Menurut Aten, tiga sumber ketimpangan paling tinggi di tiga daerah tertinggal tersebut adalah penghasilan, kesempatan mendapatkan pekerjaan, dan harta benda yang dimiliki. “Warga di TTS juga menilai ketimpangan gender masih tinggi (79%), diikuti Dompu dengan 38% dan Kepulauan Pangkajene yang hanya 1% menilai ada ketimpangan gender,” papar Aten. Tingginya ketimpangan gender di TTS ini, menurut Aten salah satunya tergambar dari jumlah anggota DPRD perempuan yang hanya 2 orang dari total 40 orang anggota.
Siti Khoirun Ni’mah, Program Manajer INFID menambahkan, merujuk hasil survei INFID mengenai masih tingginya persepsi warga terhadap ketimpangan, dibutuhkan kerja bersama dengan melibatkan seluruh pemangku kepentingan untuk mendorong penurunan ketimpangan. “Salah satunya dengan mencapai tujuan dan target SDGs. Mengatasi ketimpangan menjadi salah satu tujuan SDGs kesepuluh dari 17 Tujuan yaitu, menurunkan ketimpangan antar dan di dalam negara,” ujarnya.

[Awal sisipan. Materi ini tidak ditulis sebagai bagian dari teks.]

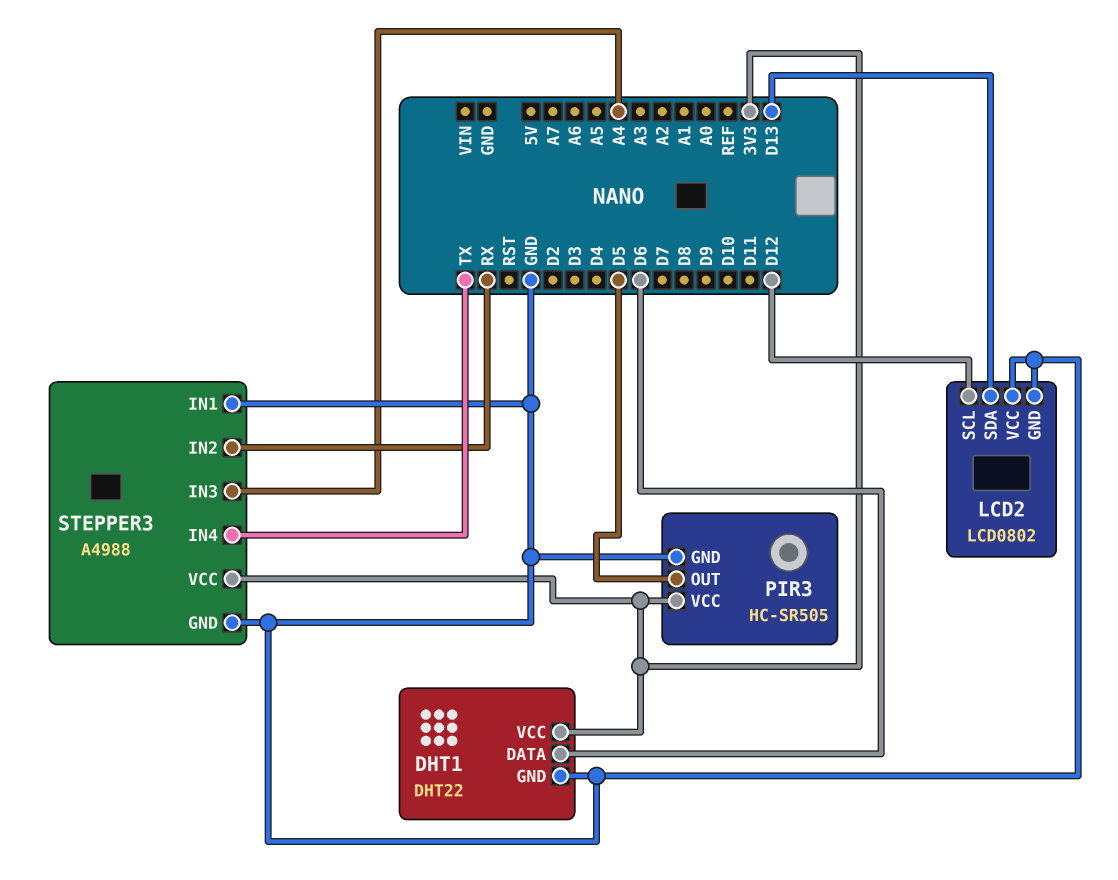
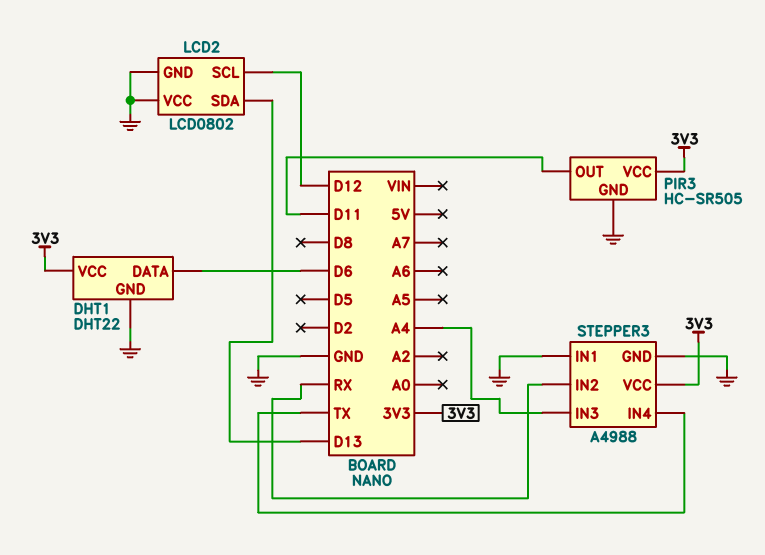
PIR3 pin OUT: D5 -> D11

SDGs menargetkan penurunan ketimpangan melalui pertumbuhan pendapatan 40 persen penduduk termiskin lebih tinggi dari rata-rata pertumbuhan ekonomi nasional. “Juga dengan menghilangkan segala bentuk kebijakan, hukum maupun peraturan perundangan yang diskriminatif,” kata Ni’mah.

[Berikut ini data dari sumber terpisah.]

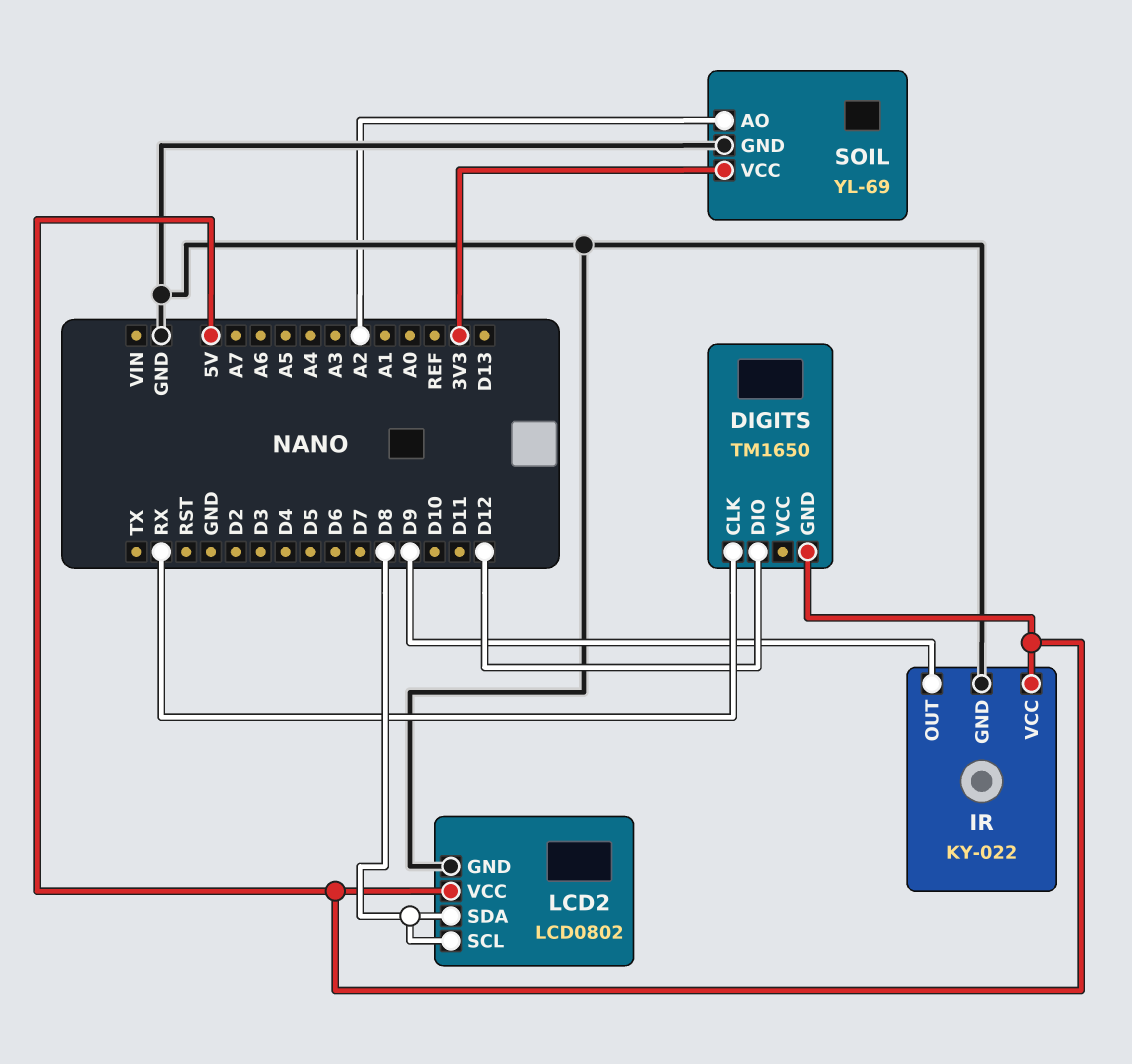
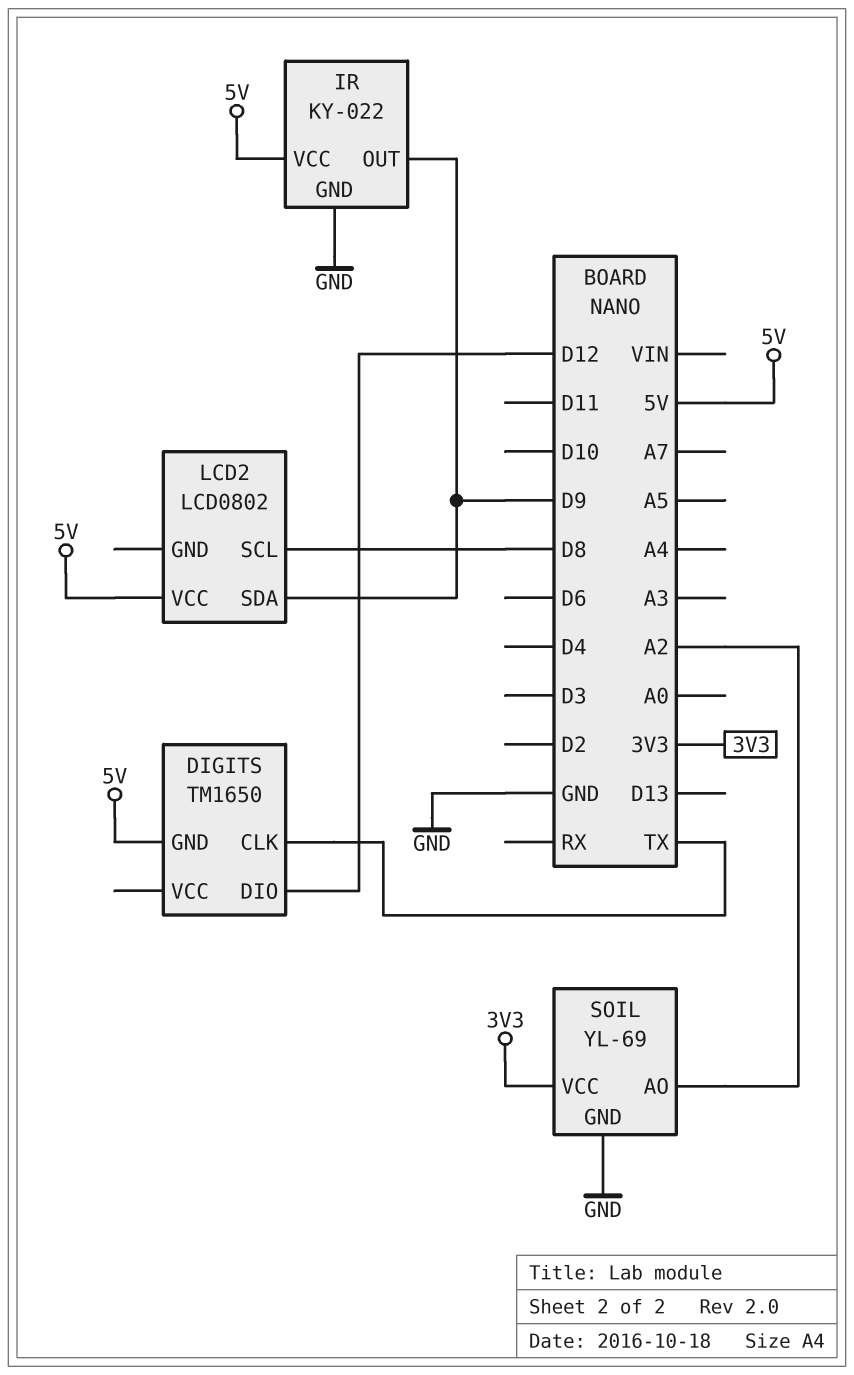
DIGITS pin CLK: RX -> TX
LCD2 pin GND: GND -> none
LCD2 pin SDA: D8 -> D9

Kerja bersama mencapai SDGs tercermin di dalam bekerjanya tim pelaksana SDGs, bersamasama menyusun peta jalan pencapaian SDGs, tersedianya data terpilah beserta dukungan pembiayaan untuk pelaksanaan dan pencapaian SDGs, juga melibatkan seluruh kelompok kepentingan termasuk masyarakat yang terpinggirkan dan kelompok rentan.
Odi Shalahuddin, Anggota Dewan Pengurus INFID dan Direktur Yayasan SAMIN, yang empat tahun terakhir bekerja untuk anak yang dilacurkan di lima kota melihat faktor-faktor risiko anak terjebak dalam prostitusi karena adanya suplai dan permintaan. Faktor kunci mengapa mereka terjebak dalam prostitusi karena faktor kemiskinan.
Menurut Odi, anak-anak korban prostitusi terstigma dan tereksklusifkan sehingga makin terjebak dalam dunia yang penuh kekerasan dan eksploitasi. “Pada konstruksi sosial yang demikian, mengubah stigma dan perlakuan diskriminatif terhadap kehidupan anak-anak yang dilacurkan menjadi syarat utama bagi upaya menyelamatkan kehidupan anak-anak di masa depan,” jelas Odi.
Menghapus segala bentuk dan praktik kekerasan terhadap perempuan dan anak merupakan salah satu target SDGs di Tujuan Kelima tentang pemberdayaan perempuan dan kesetaraan gender.